Il film da vedere nel weekend Steve Jobs, la Apple diventa cinema
Regia: Danny Boyle.
Cast: Michael Fassbender, Kate Winslet, Seth Rogen, Jeff Daniels, Michael Stuhlbarg, Katherine Warerson, Sarah Snook, Adam Shapiro, Perla Haney-Jardine, Ripley Sobo, Makenzie Moss e John Ortiz.
Dove vederlo a Bergamo e provincia: qui.
Era il 2011 e Steve Jobs si spegneva a Palo Alto. Da allora la sua figura è stata al centro di un’attenzione mediatica spaventosa. Certo, anche in vita il leggendario genio di Apple non era uno sconosciuto, ma la sua identificazione come individuo illuminato è avvenuta in concomitanza con la sua dipartita. Ne è prova lo straordinario successo social del video, ormai divenuto cult, del suo discorso agli studenti nel quale pronuncia la famosa frase «stay hungry, stay foolish» (siate affamati, siate folli). Questo successo non sorprende. Steve Jobs è stata ed è, per certi versi, una figura iconica da un punto di vista visivo (non solo per quanto concerne l’abbigliamento, ma anche nei riguardi di pose e atteggiamenti) e decisamente in linea con i tempi. Così come non stupisce l’altissima qualità formale del film Steve Jobs, realizzato da Danny Boyle e approdato in questi giorni sugli schermi italiani.
La formula del biopic è ormai divenuta un genere cinematografico consolidato: non c’è personaggio della cultura pop che non sia stato protagonista di una rivisitazione cinematografica della propria vita. Si tratta di un andamento costante degli ultimi anni, con il quale si sono confrontati registi di chiara fama (basti ricordare Clint Eastwood, che in American Sniper ripulisce anche la biografia certo non candida di un cecchino dell’esercito americano). Da un regista visionario come Boyle, che può anche aver perso un po’ del lustro di un tempo ma resta comunque un autore di alto livello, ci si aspettava un grande lavoro, in grado di trasmettere su schermo non solo la vita ma anche il senso dell’opera di Jobs. E, attraverso l’ottima interpretazione di Michael Fassbender, attore che sta rapidamente scalando le vette della recitazione hollywoodiana, pare esserci riuscito.
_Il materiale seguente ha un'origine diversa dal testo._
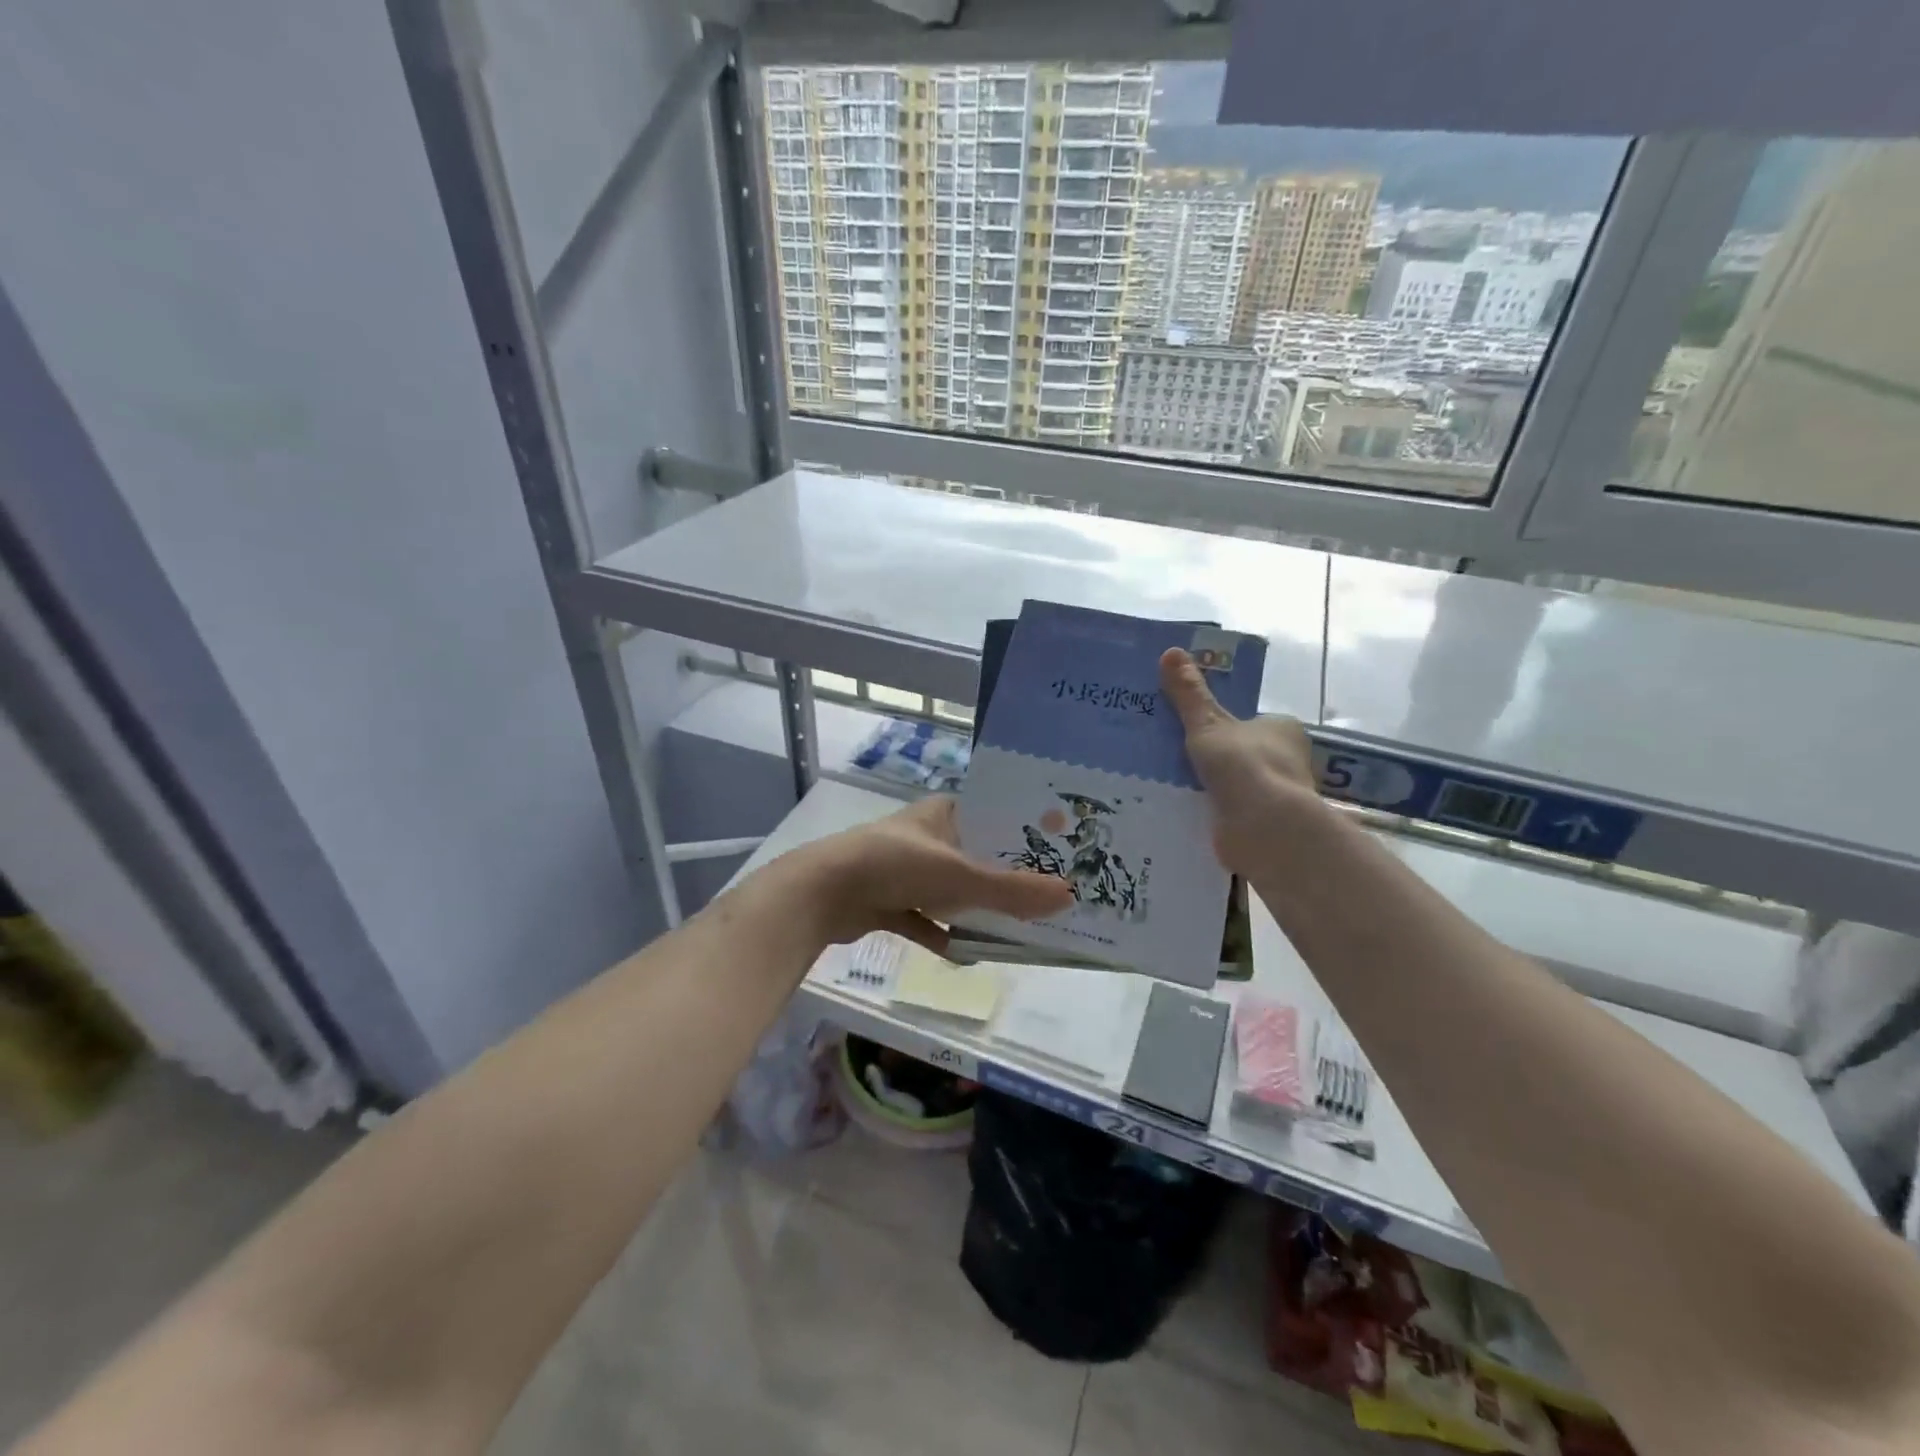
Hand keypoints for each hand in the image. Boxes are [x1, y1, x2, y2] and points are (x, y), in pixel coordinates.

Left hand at [798, 795, 1073, 953]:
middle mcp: (927, 836)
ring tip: (1019, 928)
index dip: (1024, 832)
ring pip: (952, 891)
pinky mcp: (890, 901)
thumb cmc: (895, 866)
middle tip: (1048, 897)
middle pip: (976, 857)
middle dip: (1005, 878)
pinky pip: (926, 920)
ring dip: (976, 909)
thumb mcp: (958, 875)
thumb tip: (1068, 897)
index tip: (1060, 852)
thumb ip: (1010, 891)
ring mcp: (906, 870)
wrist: (822, 893)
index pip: (993, 815)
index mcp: (943, 812)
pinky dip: (944, 935)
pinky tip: (967, 954)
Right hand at [1159, 647, 1320, 873]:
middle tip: (1172, 755)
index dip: (1225, 725)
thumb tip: (1170, 651)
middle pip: (1244, 753)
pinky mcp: (1264, 826)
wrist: (1264, 828)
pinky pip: (1231, 812)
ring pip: (1237, 785)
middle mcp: (1287, 760)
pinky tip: (1184, 809)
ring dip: (1212, 787)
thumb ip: (1189, 693)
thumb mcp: (1207, 723)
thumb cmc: (1243, 765)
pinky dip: (1212, 811)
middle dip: (1215, 757)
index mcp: (1282, 730)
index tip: (1193, 730)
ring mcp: (1277, 796)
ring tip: (1168, 782)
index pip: (1253, 722)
Tutto, a partire dalla locandina del film, ci parla dell’universo Apple. Semplice, funzionale, ridotta a pochi elementi e ad un’estetica accattivante, la grafica del poster rimanda direttamente al concetto fondamentale della filosofia informatica di Steve Jobs: aumentare l’usabilità dei sistemi computerizzati per incentivare le vendite e l’utilizzo privato da parte degli utenti. Grazie all’ottima sceneggiatura messa in piedi per l’occasione, Boyle ha gioco facile nell’utilizzare il suo stile visivamente affascinante nel raccontarci la morte e la resurrezione (lavorativa) del genio dell’informatica: sbeffeggiato e allontanato dalla sua posizione, Jobs riesce, faticosamente e solo a prezzo di grandi sacrifici, a dar forma alla sua idea. Mai come in questo film vediamo un ritratto profondamente umano, disegnato con tratti veloci ma precisi, in grado di scendere in profondità e di parlarci di veri drammi umani.
Siamo lontani, quindi, dall’immagine del genio maledetto. Più vicini forse a quella del profeta, che accusato di falsità dai suoi si ritira in preghiera e quando scende dal suo eremo è cambiato al punto che la forza delle sue argomentazioni si fa travolgente. Lontano dalle luci della ribalta, il film di Boyle gioca con le ombre di un personaggio ormai mitico, che però non si lascia afferrare nei suoi lati morbosi e maniacali (cosa che è invece uno dei punti di forza dei lavori di Scorsese, soprattutto nei film interpretati da Leonardo DiCaprio). Un uomo quieto, testardo e fermamente convinto della bontà delle sue azioni. Un film profondo, in grado di parlare non solo di Jobs ma anche e forse soprattutto di Apple e del valore generazionale e mediatico che la rivoluzione del personal computer ha avuto per chi, oggi, si reca in sala a vedere il film.